#### Directions:
Images don't belong in the copy. Output the rest of the data exactly.

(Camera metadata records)
━━━━━━━━━━━━━━━━━━━━━━━━━━━━━━
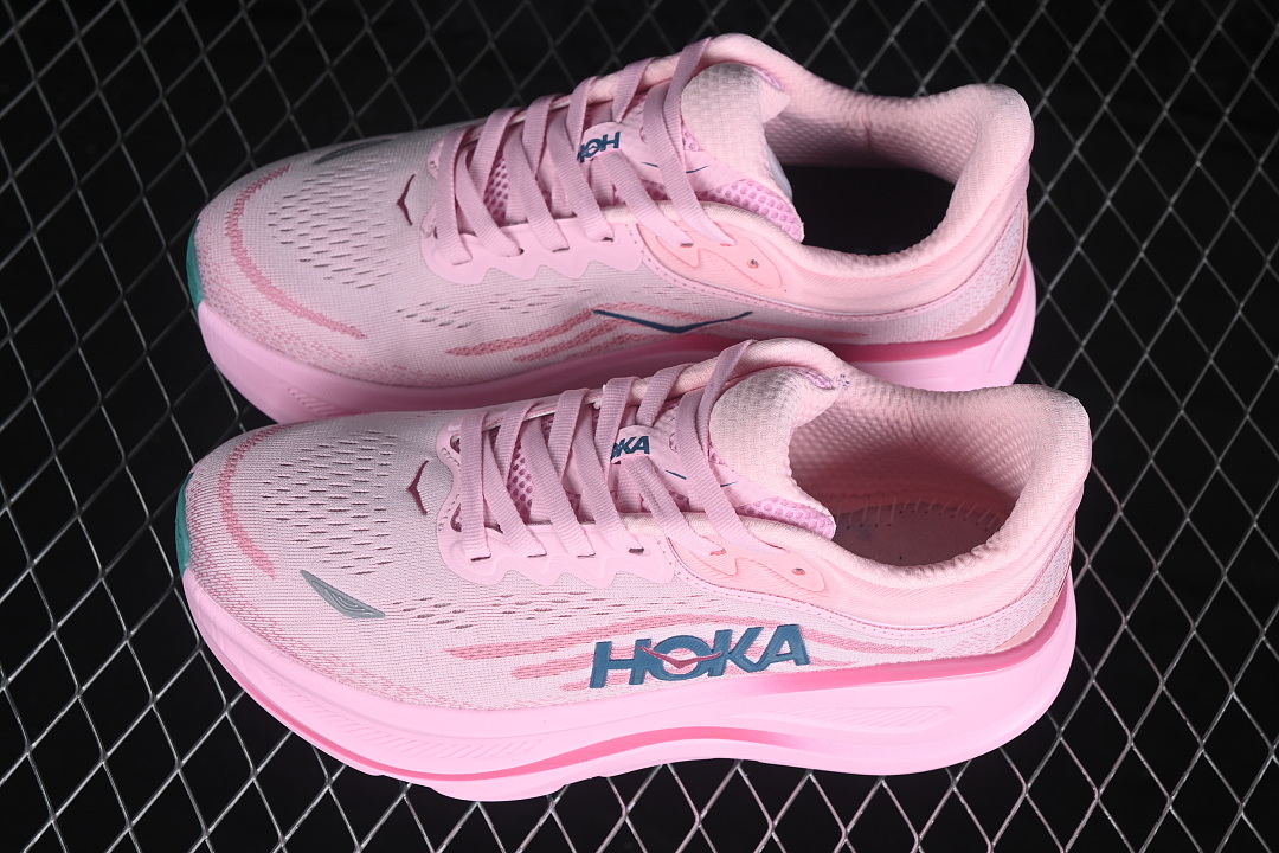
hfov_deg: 27.0
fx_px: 2664
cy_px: 426
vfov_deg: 18.2
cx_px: 640
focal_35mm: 75
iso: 160
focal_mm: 50
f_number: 7.1
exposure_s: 1/80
━━━━━━━━━━━━━━━━━━━━━━━━━━━━━━
#### Exercise response:
hfov_deg: 27.0
fx_px: 2664
cy_px: 426
vfov_deg: 18.2
cx_px: 640
focal_35mm: 75
iso: 160
focal_mm: 50
f_number: 7.1
exposure_s: 1/80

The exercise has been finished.